The Gulf war has fully exposed this imposition already experienced by Central America. The UN and its Secretary General are faced with a crisis of legitimacy for conniving with the US and the Group of Seven. It will be a hard crisis to resolve without transforming and democratizing the UN, particularly its Security Council and the anachronistic veto power in the hands of the creators of the Cold War.

The peoples of the South need a genuine and democratic United Nations, but since the UN no longer has the power balance of the Eastern European countries, its crisis in the Gulf could have serious repercussions not only on the Salvadoran negotiations, but also on other conflicts in the South. The UN risks repeating the OAS's loss of prestige in the continent, which became undeniable in Panama.

New forms of interference

"Low-intensity democracy" could be the new low-profile form of US intervention, using democratic processes as instruments of penetration within the framework of sovereignty and self-determination of nations. Democracy, drugs and ecology could be the legitimizing excuses for such intervention in the continent in a world without counterbalances.

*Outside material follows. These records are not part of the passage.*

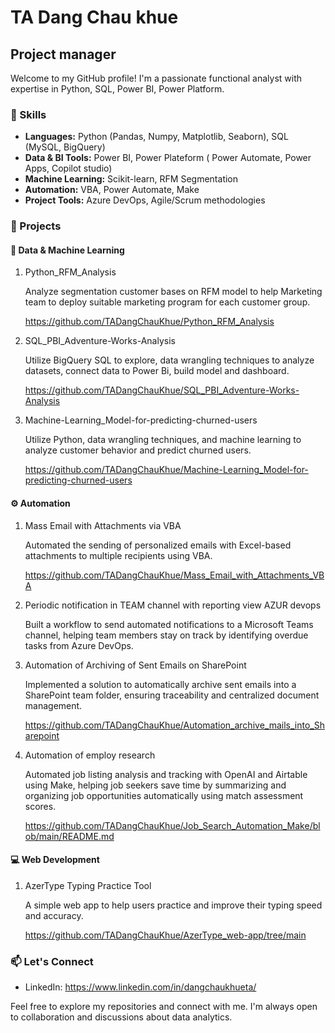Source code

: # TA Dang Chau khue

## Project manager

Welcome to my GitHub profile! I'm a passionate functional analyst with expertise in Python, SQL, Power BI, Power Platform.

### 🔧 Skills

- **Languages:** Python (Pandas, Numpy, Matplotlib, Seaborn), SQL (MySQL, BigQuery)
- **Data & BI Tools:** Power BI, Power Plateform ( Power Automate, Power Apps, Copilot studio)
- **Machine Learning:** Scikit-learn, RFM Segmentation
- **Automation:** VBA, Power Automate, Make
- **Project Tools:** Azure DevOps, Agile/Scrum methodologies

### 🚀 Projects

#### 🧠 Data & Machine Learning

1. Python_RFM_Analysis
   
   Analyze segmentation customer bases on RFM model to help Marketing team to deploy suitable marketing program for each customer group.
   
   https://github.com/TADangChauKhue/Python_RFM_Analysis
  
3. SQL_PBI_Adventure-Works-Analysis
   
   Utilize BigQuery SQL to explore, data wrangling techniques to analyze datasets, connect data to Power Bi, build model and dashboard.
   
   https://github.com/TADangChauKhue/SQL_PBI_Adventure-Works-Analysis
   
4. Machine-Learning_Model-for-predicting-churned-users
   
   Utilize Python, data wrangling techniques, and machine learning to analyze customer behavior and predict churned users.
   
   https://github.com/TADangChauKhue/Machine-Learning_Model-for-predicting-churned-users
   
#### ⚙️ Automation
1. Mass Email with Attachments via VBA
   
   Automated the sending of personalized emails with Excel-based attachments to multiple recipients using VBA.
   
   https://github.com/TADangChauKhue/Mass_Email_with_Attachments_VBA
   
2. Periodic notification in TEAM channel with reporting view AZUR devops
   
   Built a workflow to send automated notifications to a Microsoft Teams channel, helping team members stay on track by identifying overdue tasks from Azure DevOps.
   
3. Automation of Archiving of Sent Emails on SharePoint
   
   Implemented a solution to automatically archive sent emails into a SharePoint team folder, ensuring traceability and centralized document management.

   https://github.com/TADangChauKhue/Automation_archive_mails_into_Sharepoint
   
5. Automation of employ research
   
   Automated job listing analysis and tracking with OpenAI and Airtable using Make, helping job seekers save time by summarizing and organizing job opportunities automatically using match assessment scores.

   https://github.com/TADangChauKhue/Job_Search_Automation_Make/blob/main/README.md
   
#### 💻 Web Development

1. AzerType Typing Practice Tool
   
   A simple web app to help users practice and improve their typing speed and accuracy.

   https://github.com/TADangChauKhue/AzerType_web-app/tree/main
   

### 📫 Let's Connect

- LinkedIn: https://www.linkedin.com/in/dangchaukhueta/
  
Feel free to explore my repositories and connect with me. I'm always open to collaboration and discussions about data analytics.



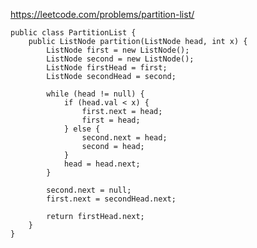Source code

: https://leetcode.com/problems/partition-list/

    public class PartitionList {
        public ListNode partition(ListNode head, int x) {
            ListNode first = new ListNode();
            ListNode second = new ListNode();
            ListNode firstHead = first;
            ListNode secondHead = second;

            while (head != null) {
                if (head.val < x) {
                    first.next = head;
                    first = head;
                } else {
                    second.next = head;
                    second = head;
                }
                head = head.next;
            }

            second.next = null;
            first.next = secondHead.next;

            return firstHead.next;
        }
    }
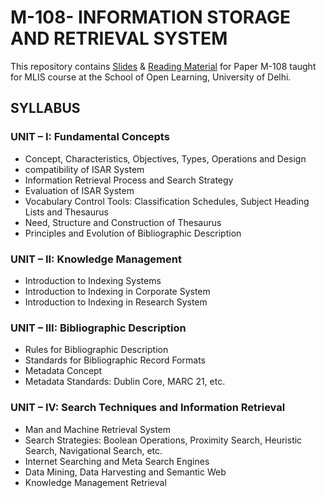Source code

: # M-108- INFORMATION STORAGE AND RETRIEVAL SYSTEM

This repository contains [Slides](https://manika-lamba.github.io/SOL) & [Reading Material](https://github.com/manika-lamba/SOL/tree/main/Reading%20Material%20-%20PDFs) for Paper M-108 taught for MLIS course at the School of Open Learning, University of Delhi.

## SYLLABUS

### UNIT – I: Fundamental Concepts
- Concept, Characteristics, Objectives, Types, Operations and Design 
- compatibility of ISAR System
- Information Retrieval Process and Search Strategy 
- Evaluation of ISAR System
- Vocabulary Control Tools: Classification Schedules, Subject Heading Lists and Thesaurus
- Need, Structure and Construction of Thesaurus 
- Principles and Evolution of Bibliographic Description

### UNIT – II: Knowledge Management
- Introduction to Indexing Systems 
- Introduction to Indexing in Corporate System 
- Introduction to Indexing in Research System

### UNIT – III: Bibliographic Description
- Rules for Bibliographic Description 
- Standards for Bibliographic Record Formats 
- Metadata Concept
- Metadata Standards: Dublin Core, MARC 21, etc.

### UNIT – IV: Search Techniques and Information Retrieval
- Man and Machine Retrieval System
- Search Strategies: Boolean Operations, Proximity Search, Heuristic Search, Navigational Search, etc.
- Internet Searching and Meta Search Engines 
- Data Mining, Data Harvesting and Semantic Web 
- Knowledge Management Retrieval
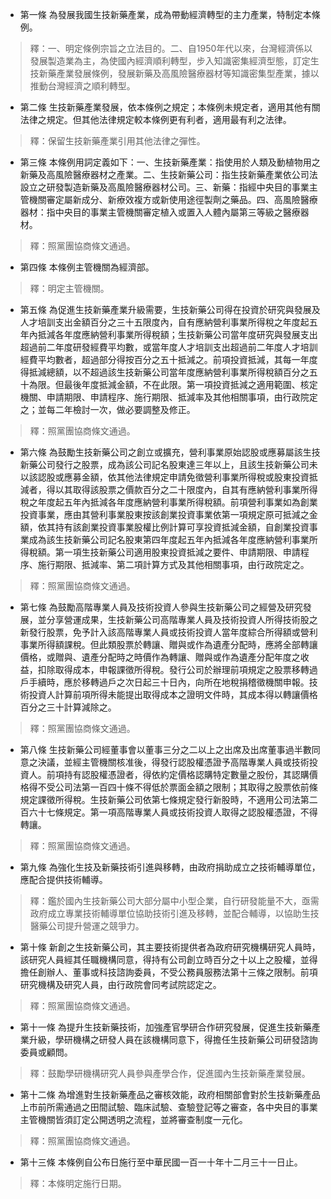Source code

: * 第一條 為發展我國生技新藥產業，成為帶動經濟轉型的主力產業，特制定本條例。

> 釋：一、明定條例宗旨之立法目的。二、自1950年代以來，台灣經濟係以發展製造業為主，為使國內經濟順利轉型，步入知識密集經濟型態，訂定生技新藥產業發展條例，發展新藥及高風險醫療器材等知識密集型產業，據以推動台灣經濟之順利轉型。

* 第二條 生技新藥產業發展，依本條例之規定；本條例未規定者，適用其他有關法律之規定。但其他法律規定較本條例更有利者，適用最有利之法律。

> 釋：保留生技新藥產業引用其他法律之彈性。

* 第三條 本條例用詞定義如下：一、生技新藥產業：指使用於人類及動植物用之新藥及高風險醫療器材之產業。二、生技新藥公司：指生技新藥產業依公司法設立之研發製造新藥及高風險醫療器材公司。三、新藥：指經中央目的事業主管機關審定屬新成分、新療效複方或新使用途徑製劑之藥品。四、高風險醫療器材：指中央目的事業主管機關審定植入或置入人體內屬第三等級之醫療器材。

> 釋：照黨團協商條文通過。

* 第四條 本條例主管機關為經濟部。

> 釋：明定主管機關。

* 第五條 為促進生技新藥產業升級需要，生技新藥公司得在投資於研究與發展及人才培訓支出金額百分之三十五限度內，自有應納營利事業所得稅之年度起五年內抵減各年度應納營利事業所得稅額；生技新藥公司當年度研究與發展支出超過前二年度研發經費平均數，或當年度人才培訓支出超過前二年度人才培訓經費平均數者，超過部分得按百分之五十抵減之。前項投資抵減，其每一年度得抵減總額，以不超過該生技新藥公司當年度應納營利事業所得稅額百分之五十為限。但最後年度抵減金額，不在此限。第一項投資抵減之適用範圍、核定機關、申請期限、申請程序、施行期限、抵減率及其他相關事項，由行政院定之；並每二年檢討一次，做必要調整及修正。

> 釋：照黨團協商條文通過。

* 第六條 為鼓勵生技新藥公司之創立或擴充，營利事業原始認股或應募屬該生技新藥公司發行之股票，成為該公司記名股東達三年以上，且該生技新藥公司未以該認股或應募金額，依其他法律規定申請免徵營利事業所得稅或股東投資抵減者，得以其取得該股票之價款百分之二十限度內，自其有應納營利事業所得稅之年度起五年內抵減各年度應納營利事業所得稅額。前項營利事業如為創業投資事業，應由其營利事業股東按該創業投資事業依第一項規定原可抵減之金額，依其持有該創業投資事業股權比例計算可享投資抵減金額，自創業投資事業成為該生技新藥公司記名股東第四年度起五年內抵減各年度應納營利事業所得稅額。第一項生技新藥公司適用股東投資抵減之要件、申請期限、申請程序、施行期限、抵減率、第二項計算方式及其他相關事項，由行政院定之。

> 釋：照黨團協商條文通過。

* 第七條 為鼓勵高階專業人員及技術投資人參與生技新藥公司之經營及研究發展，並分享營運成果，生技新藥公司高階專業人員及技術投資人所得技術股之新發行股票，免予計入該高階專業人員或技術投資人當年度綜合所得額或營利事業所得額課稅。但此類股票於轉讓、贈與或作為遺產分配時，應將全部轉讓價格，或贈與、遺產分配時之時價作為轉讓、贈與或作為遺產分配年度之收益，扣除取得成本，申報課徵所得稅。發行公司於辦理前項規定之股票移轉過戶手續時，應於移轉過戶之次日起三十日內，向所在地稅捐稽徵機關申報。技術投資人計算前項所得未能提出取得成本之證明文件時，其成本得以轉讓價格百分之三十計算減除之。

> 釋：照黨團協商條文通過。

* 第八條 生技新藥公司經董事會以董事三分之二以上之出席及出席董事過半數同意之決議，並經主管機關核准後，得發行認股權憑證予高階專業人員或技術投資人。前項持有認股權憑證者，得依約定價格認購特定數量之股份，其認購價格得不受公司法第一百四十條不得低於票面金額之限制；其取得之股票依前條規定課徵所得稅。生技新藥公司依第七條規定發行新股時，不適用公司法第二百六十七條規定。第一項高階專業人員或技術投資人取得之認股權憑證，不得轉讓。

> 釋：照黨團協商條文通過。

* 第九條 為強化生技及新藥技術引進與移轉，由政府捐助成立之技術輔導單位，應配合提供技術輔導。

> 釋：鑑於國內生技新藥公司大部分屬中小型企業，自行研發能量不大，亟需政府成立專業技術輔導單位協助技術引進及移轉，並配合輔導，以協助生技醫藥公司提升營運之競爭力。

* 第十條 新創之生技新藥公司，其主要技術提供者為政府研究機構研究人員時，該研究人員經其任職機構同意，得持有公司創立時百分之十以上之股權，並得擔任創辦人、董事或科技諮詢委員，不受公務員服務法第十三條之限制。前項研究機構及研究人員，由行政院會同考試院認定之。

> 釋：照黨團協商條文通過。

* 第十一條 為提升生技新藥技術，加強產官學研合作研究發展，促進生技新藥產業升級，學研機構之研發人員在該機構同意下，得擔任生技新藥公司研發諮詢委員或顧問。

> 釋：鼓勵學研機構研究人員參與產學合作，促進國內生技新藥產業發展。

* 第十二條 為增進對生技新藥產品之審核效能，政府相關部會對於生技新藥產品上市前所需通過之田間試驗、臨床試驗、查驗登記等之審查，各中央目的事業主管機關皆須訂定公開透明之流程，並將審查制度一元化。

> 釋：照黨團協商條文通過。

* 第十三條 本條例自公布日施行至中華民國一百一十年十二月三十一日止。

> 釋：本條明定施行日期。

In Central America, however, the most sophisticated mechanism of low-profile interference could be more structural—the indiscriminate and asymmetric opening of the world market. The crisis is neither of capital nor of the world market per se; it is of the circuits that reproduce human life and nature, especially in the South. Destroying humanity and nature brings high earnings in the short run; only over time does it also destroy the market's own potential. In Central America, this destructiveness is already visible in the countries' increasing ungovernability.